Permalink 10:49:56 am, by Melba
Categories: Culture

Christmas in JA

They are beginning to play Carols on the radio stations, pepper lights are beginning to twinkle here and there, and sorrel and gungo are now available on the curb sides. Yes ladies and gentlemen it’s nearing that time again, Christmas in Jamaica. In fact there is exactly thirty five (35) days left to Christmas day.
So are you prepared? I’m sure many of you said no. We do it every year, we go into denial until the last week then we catapult into action spinning like a ‘chicken without him head’. Of course by then all the bargains are gone and you end up spending much more. I can hear you, “Christmas is for kids”, “I’ll be skipping this year’s Christmas, check me again next year”, “I’ve converted to Jehovah Witness” and I know, “me naa no money’’. It won’t work people so snap out of it and get started. I tell you what, why don’t we take it one week at a time, and do it together. Here are some tips for this week.

Follow up:

First thing on the list are your fruits for the Christmas cake or pudding. For that real Jamaican flavour you have got to soak those raisins, prune etc in some red label wine and white rum. Don’t forget the spices, ‘lickle’ nutmeg, piece of orange peel and whatever else you like. These will help to bring out the flavour. And remember the longer the fruits soak the mellower your cake or pudding.
What about the Christmas ham, many persons take the easy way out and just buy a Grace Ham in the supermarket. Some of us like to make sure we are getting the right leg (don’t ask me why, so me born and come see my granny do, its tradition.) So we arrange with the butcher to get the right cuts of meat, then we either cure it ourselves or get it done. I get Mrs. Reid at Daken Farm, downtown Kingston to do mines for me. By the way for Uncle Leroy who doesn’t eat pork Mrs. Reid can cure anything, pig, fowl or beef she’s not partial. I’m sure each family has an ‘Uncle Leroy’ and if you check around you will have a ‘Mrs. Reid’ near you.

# [EXERCISE]
In the post about Christmas in Jamaica, who does the writer get to cure the Christmas ham, and where?

# [DATASET RECORDS]

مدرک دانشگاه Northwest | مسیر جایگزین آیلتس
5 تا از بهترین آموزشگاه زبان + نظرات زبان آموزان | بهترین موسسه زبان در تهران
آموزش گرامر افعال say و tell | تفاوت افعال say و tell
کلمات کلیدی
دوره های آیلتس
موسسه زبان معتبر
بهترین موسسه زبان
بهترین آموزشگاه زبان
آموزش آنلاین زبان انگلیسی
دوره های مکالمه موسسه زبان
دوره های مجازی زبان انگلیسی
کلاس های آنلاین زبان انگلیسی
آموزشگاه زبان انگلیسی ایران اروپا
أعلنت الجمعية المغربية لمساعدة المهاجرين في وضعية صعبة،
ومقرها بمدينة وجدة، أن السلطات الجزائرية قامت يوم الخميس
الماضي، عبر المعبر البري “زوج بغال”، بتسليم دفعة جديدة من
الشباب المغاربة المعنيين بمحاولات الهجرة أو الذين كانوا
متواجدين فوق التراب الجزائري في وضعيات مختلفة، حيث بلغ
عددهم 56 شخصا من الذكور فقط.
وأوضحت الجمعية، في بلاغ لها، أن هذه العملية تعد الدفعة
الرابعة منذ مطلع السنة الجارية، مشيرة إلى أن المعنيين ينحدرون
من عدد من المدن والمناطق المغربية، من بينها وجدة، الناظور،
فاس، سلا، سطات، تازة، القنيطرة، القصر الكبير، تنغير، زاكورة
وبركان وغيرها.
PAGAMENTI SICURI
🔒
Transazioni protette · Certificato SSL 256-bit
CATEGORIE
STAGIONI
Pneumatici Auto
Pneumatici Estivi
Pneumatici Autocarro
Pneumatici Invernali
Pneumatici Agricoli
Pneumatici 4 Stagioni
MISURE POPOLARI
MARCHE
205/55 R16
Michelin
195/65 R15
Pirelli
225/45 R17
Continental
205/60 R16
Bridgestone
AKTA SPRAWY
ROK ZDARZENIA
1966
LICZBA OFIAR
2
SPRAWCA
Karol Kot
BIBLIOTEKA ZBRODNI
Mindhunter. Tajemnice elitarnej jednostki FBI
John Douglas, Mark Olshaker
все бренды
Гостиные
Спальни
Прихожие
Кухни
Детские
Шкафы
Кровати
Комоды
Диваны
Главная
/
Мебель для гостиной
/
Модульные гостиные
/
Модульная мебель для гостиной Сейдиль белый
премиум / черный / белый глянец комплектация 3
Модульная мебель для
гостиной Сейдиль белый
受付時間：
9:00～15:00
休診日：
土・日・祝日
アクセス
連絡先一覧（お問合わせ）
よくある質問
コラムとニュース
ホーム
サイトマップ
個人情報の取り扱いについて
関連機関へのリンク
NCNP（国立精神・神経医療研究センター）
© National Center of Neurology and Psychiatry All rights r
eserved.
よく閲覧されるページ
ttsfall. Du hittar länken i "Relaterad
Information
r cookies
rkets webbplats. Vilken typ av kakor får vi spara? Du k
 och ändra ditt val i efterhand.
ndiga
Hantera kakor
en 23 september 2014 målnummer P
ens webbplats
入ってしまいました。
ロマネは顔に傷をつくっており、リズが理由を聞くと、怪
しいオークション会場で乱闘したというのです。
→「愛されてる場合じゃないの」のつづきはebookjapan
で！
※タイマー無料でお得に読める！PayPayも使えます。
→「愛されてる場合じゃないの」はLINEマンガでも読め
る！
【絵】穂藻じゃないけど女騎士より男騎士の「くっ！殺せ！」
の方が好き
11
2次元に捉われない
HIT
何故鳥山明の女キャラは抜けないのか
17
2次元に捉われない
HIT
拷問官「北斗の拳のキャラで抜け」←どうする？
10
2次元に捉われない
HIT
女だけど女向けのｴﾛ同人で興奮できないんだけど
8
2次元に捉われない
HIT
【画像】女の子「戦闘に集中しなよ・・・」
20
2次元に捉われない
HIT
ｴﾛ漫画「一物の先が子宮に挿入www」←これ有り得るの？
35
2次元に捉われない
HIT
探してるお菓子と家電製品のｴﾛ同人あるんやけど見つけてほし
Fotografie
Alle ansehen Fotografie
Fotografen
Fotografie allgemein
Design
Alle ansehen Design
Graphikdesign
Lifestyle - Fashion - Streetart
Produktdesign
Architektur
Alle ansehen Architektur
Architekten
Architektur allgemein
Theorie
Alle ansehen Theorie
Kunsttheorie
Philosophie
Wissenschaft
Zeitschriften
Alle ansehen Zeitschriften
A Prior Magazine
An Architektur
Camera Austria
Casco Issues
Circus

# [TASK OUTPUT]
Mrs. Reid at Daken Farm, downtown Kingston.